Mal gemeinsam Atem holen, mal vielstimmig eigensinnig
 Minuten Lesedauer

Mal gemeinsam Atem holen, mal vielstimmig eigensinnig

Klassik
Veröffentlicht am 18.06.2024
Susanne Leuenberger
 Minuten Lesedauer

Arte Frizzante machen klassische Orchestermusik, und das sehr unklassisch: Das junge Ensemble funktioniert ohne Hierarchie: Die künstlerische Leitung sind alle. Im Bienzgut in Bümpliz feiern die Musiker*innen ihr 10-jähriges Zusammenspiel unter anderem mit Tschaikowsky, Biber und Bartók. Und natürlich mit dem Publikum.

Wenn Arte Frizzante etwas nicht sind, dann ist es erwartbar oder vorhersehbar: Mal sind die 21 Musiker*innen als Orchester, mal auch in reduzierten kammermusikalischen Formaten oder als Begleitensemble unterwegs. Auch wie die nächste Spiel- und Konzertsaison aussieht, das bestimmen alle gemeinsam.

Denn eine künstlerische Leitung kennen Arte Frizzante nicht, oder anders gesagt: Die künstlerische Leitung, das sind alle in diesem jungen Klassikorchester. «Wir funktionieren sehr basisdemokratisch» erklärt Ensemblemitglied Nevena Tochev, und gerade das sei das Reizvolle. So wurde auch über das Festprogramm anlässlich des 10-jährigen Bestehens von Arte Frizzante abgestimmt.

══════════

Die Aufgabe
Wie lautet der Abschnitt aus dem Artikel über Arte Frizzante von „Wenn Arte Frizzante“ bis „bestimmen alle gemeinsam.“, wenn du „erwartbar“ durch „berechenbar“ ersetzt?

Rohdaten
══════════

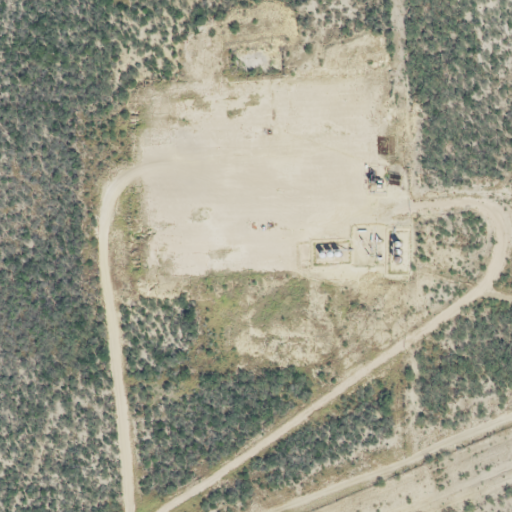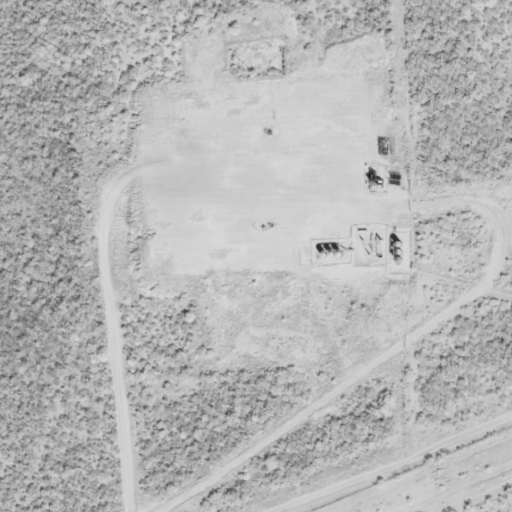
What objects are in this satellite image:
road: (145, 132)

══════════

Deine Antwort
Wenn Arte Frizzante etwas nicht sind, dann ist es berechenbar oder vorhersehbar: Mal sind die 21 Musiker*innen als Orchester, mal auch in reduzierten kammermusikalischen Formaten oder als Begleitensemble unterwegs. Auch wie die nächste Spiel- und Konzertsaison aussieht, das bestimmen alle gemeinsam.